# TASK DIRECTIONS
Without including any images, repeat the listing below exactly.

# EXTRACTED INFORMATION
BEGIN

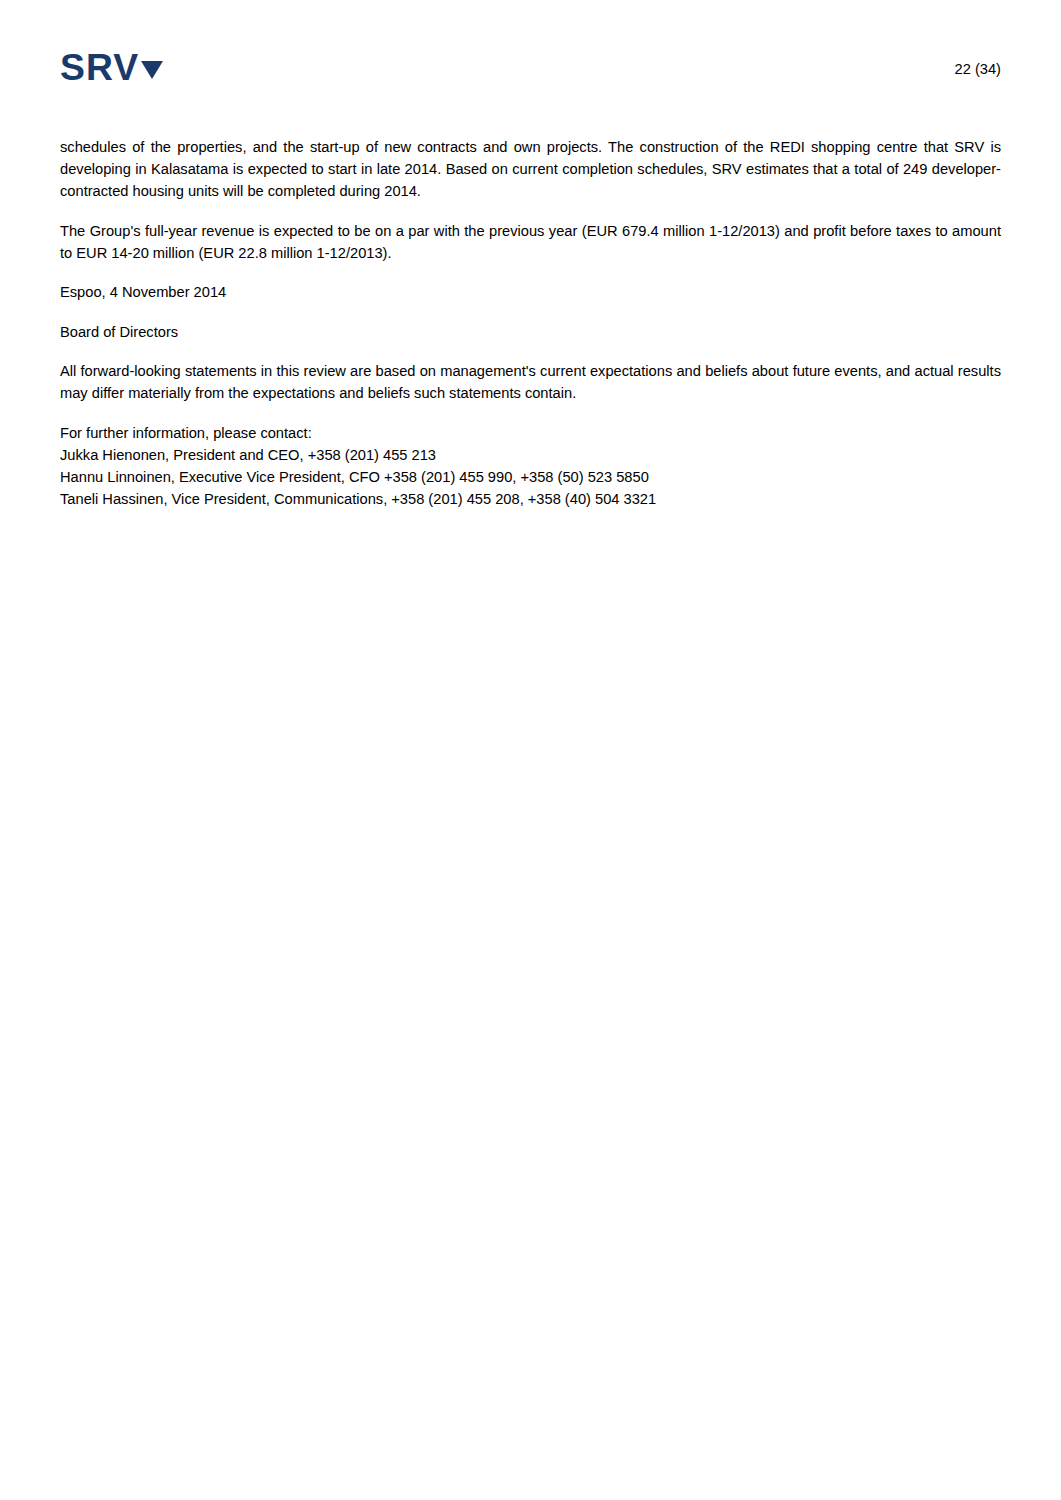SRV
22 (34)
schedules of the properties, and the start-up of new contracts and own projects. The construction of the REDI shopping centre that SRV is developing in Kalasatama is expected to start in late 2014. Based on current completion schedules, SRV estimates that a total of 249 developer-contracted housing units will be completed during 2014.
The Group's full-year revenue is expected to be on a par with the previous year (EUR 679.4 million 1-12/2013) and profit before taxes to amount to EUR 14-20 million (EUR 22.8 million 1-12/2013).
Espoo, 4 November 2014
Board of Directors
All forward-looking statements in this review are based on management's current expectations and beliefs about future events, and actual results may differ materially from the expectations and beliefs such statements contain.
For further information, please contact:
Jukka Hienonen, President and CEO, +358 (201) 455 213
Hannu Linnoinen, Executive Vice President, CFO +358 (201) 455 990, +358 (50) 523 5850
Taneli Hassinen, Vice President, Communications, +358 (201) 455 208, +358 (40) 504 3321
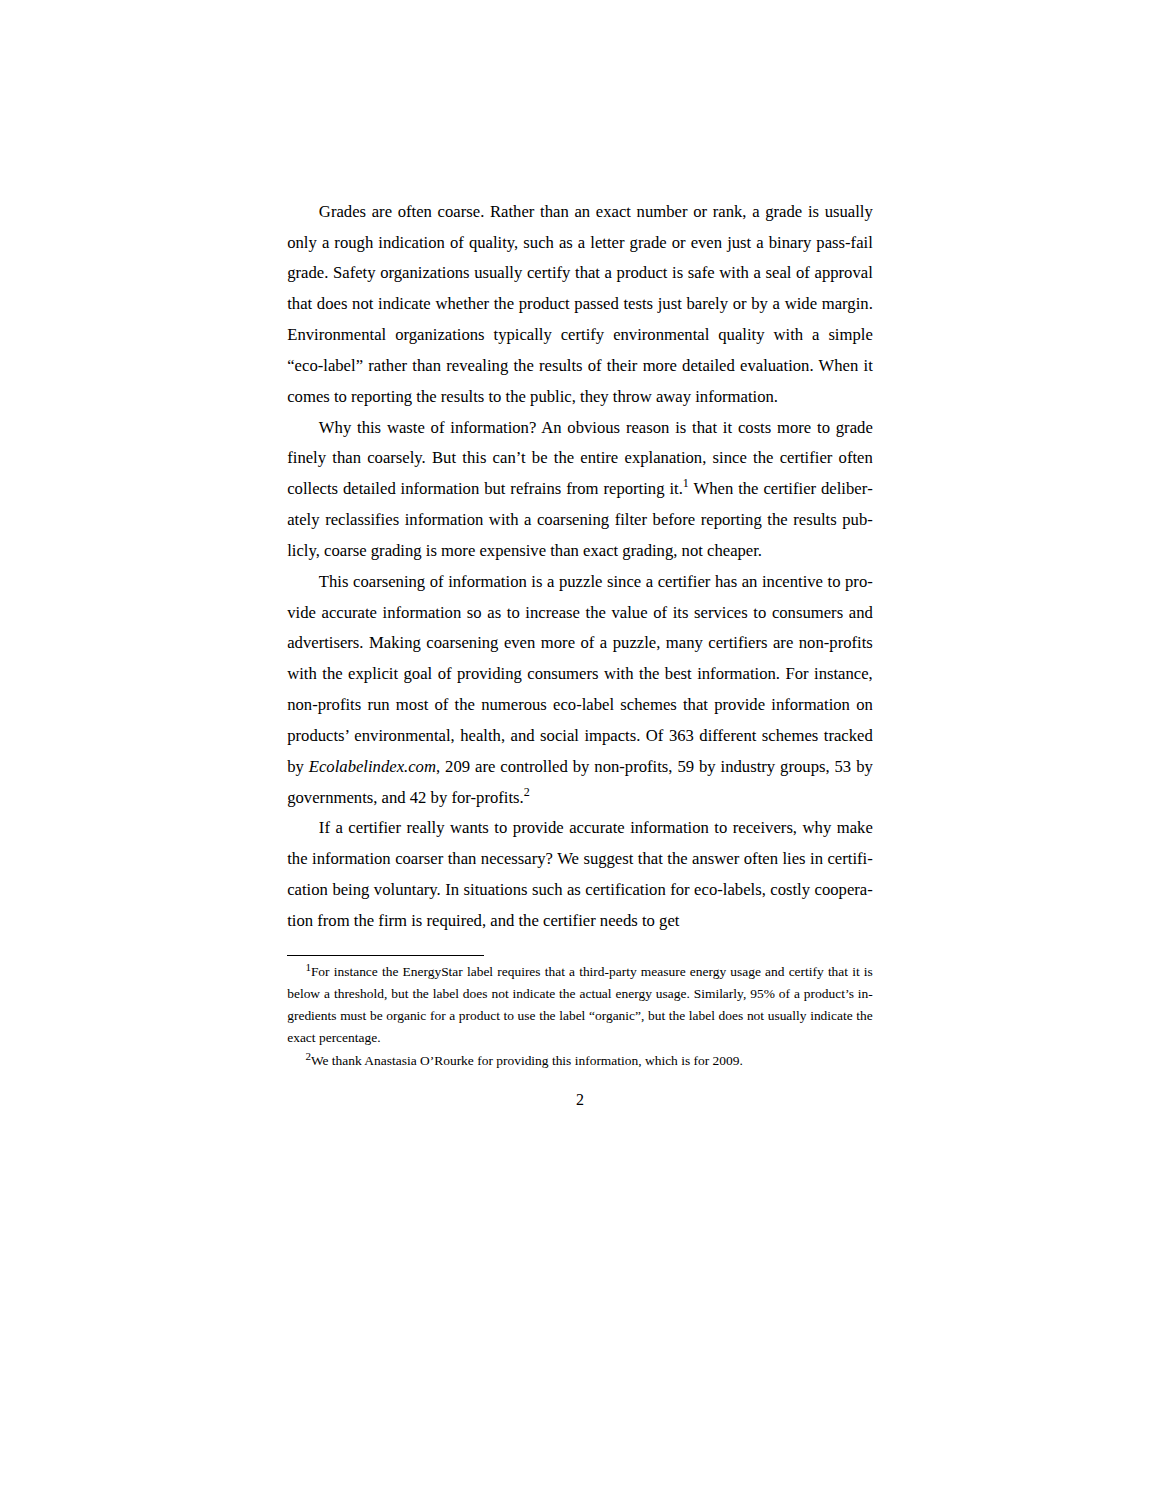Grades are often coarse. Rather than an exact number or rank, a grade is usually only a rough indication of quality, such as a letter grade or even just a binary pass-fail grade. Safety organizations usually certify that a product is safe with a seal of approval that does not indicate whether the product passed tests just barely or by a wide margin. Environmental organizations typically certify environmental quality with a simple “eco-label” rather than revealing the results of their more detailed evaluation. When it comes to reporting the results to the public, they throw away information.
Why this waste of information? An obvious reason is that it costs more to grade finely than coarsely. But this can’t be the entire explanation, since the certifier often collects detailed information but refrains from reporting it.1 When the certifier deliberately reclassifies information with a coarsening filter before reporting the results publicly, coarse grading is more expensive than exact grading, not cheaper.
This coarsening of information is a puzzle since a certifier has an incentive to provide accurate information so as to increase the value of its services to consumers and advertisers. Making coarsening even more of a puzzle, many certifiers are non-profits with the explicit goal of providing consumers with the best information. For instance, non-profits run most of the numerous eco-label schemes that provide information on products’ environmental, health, and social impacts. Of 363 different schemes tracked by Ecolabelindex.com, 209 are controlled by non-profits, 59 by industry groups, 53 by governments, and 42 by for-profits.2
If a certifier really wants to provide accurate information to receivers, why make the information coarser than necessary? We suggest that the answer often lies in certification being voluntary. In situations such as certification for eco-labels, costly cooperation from the firm is required, and the certifier needs to get
1 For instance the EnergyStar label requires that a third-party measure energy usage and certify that it is below a threshold, but the label does not indicate the actual energy usage. Similarly, 95% of a product’s ingredients must be organic for a product to use the label “organic”, but the label does not usually indicate the exact percentage.
2 We thank Anastasia O’Rourke for providing this information, which is for 2009.
2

END

# RESPONSE FOR THIS EXERCISE
SRV
22 (34)
schedules of the properties, and the start-up of new contracts and own projects. The construction of the REDI shopping centre that SRV is developing in Kalasatama is expected to start in late 2014. Based on current completion schedules, SRV estimates that a total of 249 developer-contracted housing units will be completed during 2014.
The Group's full-year revenue is expected to be on a par with the previous year (EUR 679.4 million 1-12/2013) and profit before taxes to amount to EUR 14-20 million (EUR 22.8 million 1-12/2013).
Espoo, 4 November 2014
Board of Directors
All forward-looking statements in this review are based on management's current expectations and beliefs about future events, and actual results may differ materially from the expectations and beliefs such statements contain.
For further information, please contact:
Jukka Hienonen, President and CEO, +358 (201) 455 213
Hannu Linnoinen, Executive Vice President, CFO +358 (201) 455 990, +358 (50) 523 5850
Taneli Hassinen, Vice President, Communications, +358 (201) 455 208, +358 (40) 504 3321
Grades are often coarse. Rather than an exact number or rank, a grade is usually only a rough indication of quality, such as a letter grade or even just a binary pass-fail grade. Safety organizations usually certify that a product is safe with a seal of approval that does not indicate whether the product passed tests just barely or by a wide margin. Environmental organizations typically certify environmental quality with a simple “eco-label” rather than revealing the results of their more detailed evaluation. When it comes to reporting the results to the public, they throw away information.
Why this waste of information? An obvious reason is that it costs more to grade finely than coarsely. But this can’t be the entire explanation, since the certifier often collects detailed information but refrains from reporting it.1 When the certifier deliberately reclassifies information with a coarsening filter before reporting the results publicly, coarse grading is more expensive than exact grading, not cheaper.
This coarsening of information is a puzzle since a certifier has an incentive to provide accurate information so as to increase the value of its services to consumers and advertisers. Making coarsening even more of a puzzle, many certifiers are non-profits with the explicit goal of providing consumers with the best information. For instance, non-profits run most of the numerous eco-label schemes that provide information on products’ environmental, health, and social impacts. Of 363 different schemes tracked by Ecolabelindex.com, 209 are controlled by non-profits, 59 by industry groups, 53 by governments, and 42 by for-profits.2
If a certifier really wants to provide accurate information to receivers, why make the information coarser than necessary? We suggest that the answer often lies in certification being voluntary. In situations such as certification for eco-labels, costly cooperation from the firm is required, and the certifier needs to get
1 For instance the EnergyStar label requires that a third-party measure energy usage and certify that it is below a threshold, but the label does not indicate the actual energy usage. Similarly, 95% of a product’s ingredients must be organic for a product to use the label “organic”, but the label does not usually indicate the exact percentage.
2 We thank Anastasia O’Rourke for providing this information, which is for 2009.
2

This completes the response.